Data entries
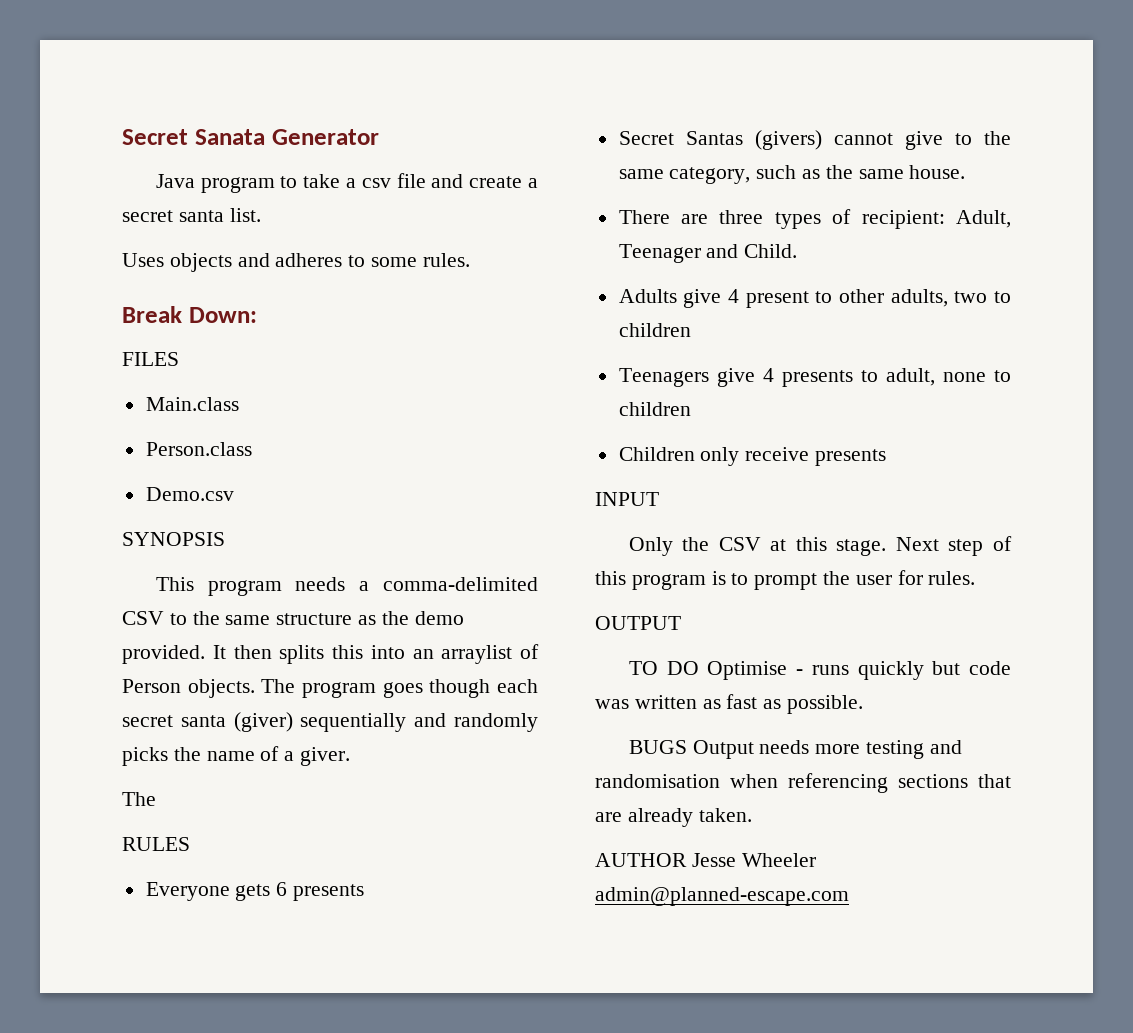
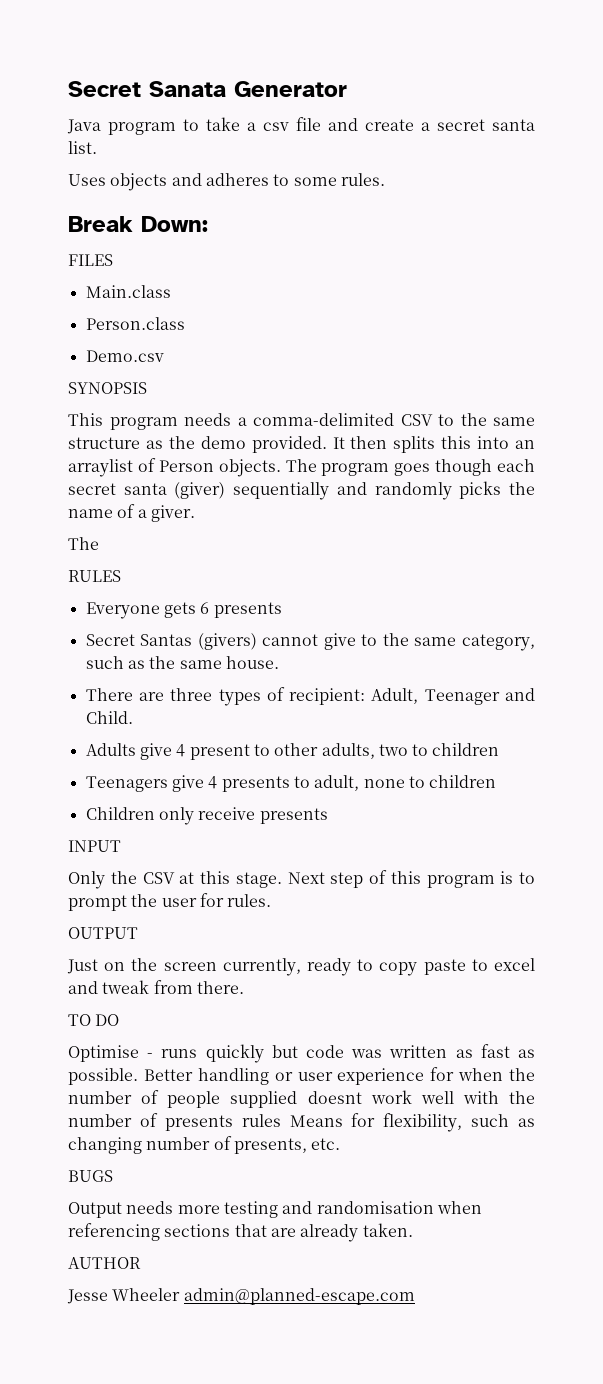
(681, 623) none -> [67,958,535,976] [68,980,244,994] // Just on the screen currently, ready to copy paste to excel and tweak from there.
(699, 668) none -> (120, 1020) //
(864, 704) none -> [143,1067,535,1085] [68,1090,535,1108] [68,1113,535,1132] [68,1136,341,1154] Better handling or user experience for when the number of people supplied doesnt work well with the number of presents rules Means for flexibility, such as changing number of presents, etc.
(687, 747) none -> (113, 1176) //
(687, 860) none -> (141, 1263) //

---

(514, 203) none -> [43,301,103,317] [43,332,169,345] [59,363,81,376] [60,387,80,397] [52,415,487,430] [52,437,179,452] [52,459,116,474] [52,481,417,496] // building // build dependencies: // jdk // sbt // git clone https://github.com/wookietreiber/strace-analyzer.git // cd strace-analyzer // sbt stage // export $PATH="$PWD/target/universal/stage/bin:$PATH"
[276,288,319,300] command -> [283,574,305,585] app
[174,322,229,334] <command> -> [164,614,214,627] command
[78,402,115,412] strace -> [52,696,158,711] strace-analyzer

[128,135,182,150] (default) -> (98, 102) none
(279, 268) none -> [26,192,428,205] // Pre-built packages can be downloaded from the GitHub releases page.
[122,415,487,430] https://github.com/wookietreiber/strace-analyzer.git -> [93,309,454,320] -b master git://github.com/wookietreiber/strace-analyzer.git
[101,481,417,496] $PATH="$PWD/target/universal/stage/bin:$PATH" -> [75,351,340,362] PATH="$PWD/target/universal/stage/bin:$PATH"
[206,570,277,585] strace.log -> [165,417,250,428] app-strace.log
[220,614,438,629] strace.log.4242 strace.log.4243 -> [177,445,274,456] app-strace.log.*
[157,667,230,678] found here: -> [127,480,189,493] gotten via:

**Work to be completed**
Begin at the line above that has "(864, 704) none" and stop after the line that has "(687, 860) none -> (141, 1263) //", copying each line exactly and adding nothing else.

**Response to this task**
(864, 704) none -> [143,1067,535,1085] [68,1090,535,1108] [68,1113,535,1132] [68,1136,341,1154] Better handling or user experience for when the number of people supplied doesnt work well with the number of presents rules Means for flexibility, such as changing number of presents, etc.
(687, 747) none -> (113, 1176) //
(687, 860) none -> (141, 1263) //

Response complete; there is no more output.